-- DATA EXTRACT follows --
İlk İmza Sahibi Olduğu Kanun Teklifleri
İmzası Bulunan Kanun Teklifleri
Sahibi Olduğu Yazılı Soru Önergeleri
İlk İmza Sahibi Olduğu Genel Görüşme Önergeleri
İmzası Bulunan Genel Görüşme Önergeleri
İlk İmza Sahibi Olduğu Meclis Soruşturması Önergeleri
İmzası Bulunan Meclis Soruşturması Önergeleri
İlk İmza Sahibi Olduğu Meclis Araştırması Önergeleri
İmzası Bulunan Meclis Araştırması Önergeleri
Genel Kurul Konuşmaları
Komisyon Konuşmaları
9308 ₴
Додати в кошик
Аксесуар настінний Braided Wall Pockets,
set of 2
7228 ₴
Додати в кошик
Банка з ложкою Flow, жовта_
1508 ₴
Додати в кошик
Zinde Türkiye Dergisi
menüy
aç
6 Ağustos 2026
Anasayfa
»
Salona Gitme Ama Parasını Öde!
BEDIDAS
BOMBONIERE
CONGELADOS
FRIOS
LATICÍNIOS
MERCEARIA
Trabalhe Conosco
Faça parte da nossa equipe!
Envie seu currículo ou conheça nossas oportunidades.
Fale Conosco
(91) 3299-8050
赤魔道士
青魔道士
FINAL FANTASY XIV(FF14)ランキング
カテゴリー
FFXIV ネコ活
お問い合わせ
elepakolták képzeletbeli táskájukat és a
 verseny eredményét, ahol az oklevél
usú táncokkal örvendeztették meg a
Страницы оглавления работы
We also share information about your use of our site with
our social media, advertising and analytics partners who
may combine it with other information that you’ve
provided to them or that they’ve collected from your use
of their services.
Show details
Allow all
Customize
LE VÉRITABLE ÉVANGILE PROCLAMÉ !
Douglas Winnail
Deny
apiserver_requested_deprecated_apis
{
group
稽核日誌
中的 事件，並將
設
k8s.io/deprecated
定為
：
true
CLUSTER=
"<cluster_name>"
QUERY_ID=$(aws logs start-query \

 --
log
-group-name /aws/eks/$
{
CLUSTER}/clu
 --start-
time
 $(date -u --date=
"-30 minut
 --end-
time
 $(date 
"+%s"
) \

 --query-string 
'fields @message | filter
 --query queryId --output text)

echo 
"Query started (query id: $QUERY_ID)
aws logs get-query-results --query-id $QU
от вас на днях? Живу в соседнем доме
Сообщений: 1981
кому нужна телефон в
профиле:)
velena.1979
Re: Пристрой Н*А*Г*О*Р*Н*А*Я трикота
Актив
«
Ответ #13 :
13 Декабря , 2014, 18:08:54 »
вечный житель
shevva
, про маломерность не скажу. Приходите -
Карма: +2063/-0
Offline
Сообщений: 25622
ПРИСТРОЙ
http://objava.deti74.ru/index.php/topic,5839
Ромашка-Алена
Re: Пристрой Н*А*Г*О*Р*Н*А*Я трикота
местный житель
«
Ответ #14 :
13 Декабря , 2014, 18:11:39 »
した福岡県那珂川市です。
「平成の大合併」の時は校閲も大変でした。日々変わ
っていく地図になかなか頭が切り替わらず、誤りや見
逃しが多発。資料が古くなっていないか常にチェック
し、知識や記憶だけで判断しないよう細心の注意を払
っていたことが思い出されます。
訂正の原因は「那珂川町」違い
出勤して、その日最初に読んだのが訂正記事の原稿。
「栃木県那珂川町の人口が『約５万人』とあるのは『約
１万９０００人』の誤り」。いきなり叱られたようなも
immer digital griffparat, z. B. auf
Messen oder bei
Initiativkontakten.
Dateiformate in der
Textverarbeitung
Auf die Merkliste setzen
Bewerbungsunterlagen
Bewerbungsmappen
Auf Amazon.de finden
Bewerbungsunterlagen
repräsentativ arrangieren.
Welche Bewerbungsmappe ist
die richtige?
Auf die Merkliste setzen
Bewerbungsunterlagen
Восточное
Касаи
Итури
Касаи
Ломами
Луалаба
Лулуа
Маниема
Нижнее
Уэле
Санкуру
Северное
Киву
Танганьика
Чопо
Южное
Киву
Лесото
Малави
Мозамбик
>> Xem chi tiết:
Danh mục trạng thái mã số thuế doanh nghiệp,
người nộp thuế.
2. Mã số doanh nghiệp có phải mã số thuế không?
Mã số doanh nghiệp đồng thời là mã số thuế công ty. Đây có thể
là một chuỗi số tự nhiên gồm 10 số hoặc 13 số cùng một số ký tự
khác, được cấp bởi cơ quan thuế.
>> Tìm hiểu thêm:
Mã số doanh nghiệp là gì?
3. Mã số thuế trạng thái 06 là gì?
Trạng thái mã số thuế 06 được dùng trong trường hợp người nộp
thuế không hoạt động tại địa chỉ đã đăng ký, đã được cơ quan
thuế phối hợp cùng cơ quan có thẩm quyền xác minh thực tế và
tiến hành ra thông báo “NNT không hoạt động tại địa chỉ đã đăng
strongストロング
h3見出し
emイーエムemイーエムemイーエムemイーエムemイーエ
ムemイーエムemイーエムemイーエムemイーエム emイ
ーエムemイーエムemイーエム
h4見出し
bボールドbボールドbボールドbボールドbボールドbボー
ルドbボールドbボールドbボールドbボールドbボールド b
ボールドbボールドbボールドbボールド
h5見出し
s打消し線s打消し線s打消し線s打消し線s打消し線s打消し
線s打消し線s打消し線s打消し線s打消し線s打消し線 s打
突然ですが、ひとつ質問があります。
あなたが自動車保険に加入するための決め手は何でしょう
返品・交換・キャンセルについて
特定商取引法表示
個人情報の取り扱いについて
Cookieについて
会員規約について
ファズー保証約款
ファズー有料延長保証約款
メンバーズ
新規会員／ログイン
-- DATA EXTRACT concluded --
_ACTIVITY_:
Your task for the entries above: copy exactly the span starting with the line with "là một chuỗi" and going on through the line with "emイーエムemイーエムemイーエムemイーエムemイーエ", both lines included, and nothing else.

_ANSWER SPACE_:
là một chuỗi số tự nhiên gồm 10 số hoặc 13 số cùng một số ký tự
khác, được cấp bởi cơ quan thuế.
>> Tìm hiểu thêm:
Mã số doanh nghiệp là gì?
3. Mã số thuế trạng thái 06 là gì?
Trạng thái mã số thuế 06 được dùng trong trường hợp người nộp
thuế không hoạt động tại địa chỉ đã đăng ký, đã được cơ quan
thuế phối hợp cùng cơ quan có thẩm quyền xác minh thực tế và
tiến hành ra thông báo “NNT không hoạt động tại địa chỉ đã đăng
strongストロング
h3見出し
emイーエムemイーエムemイーエムemイーエムemイーエ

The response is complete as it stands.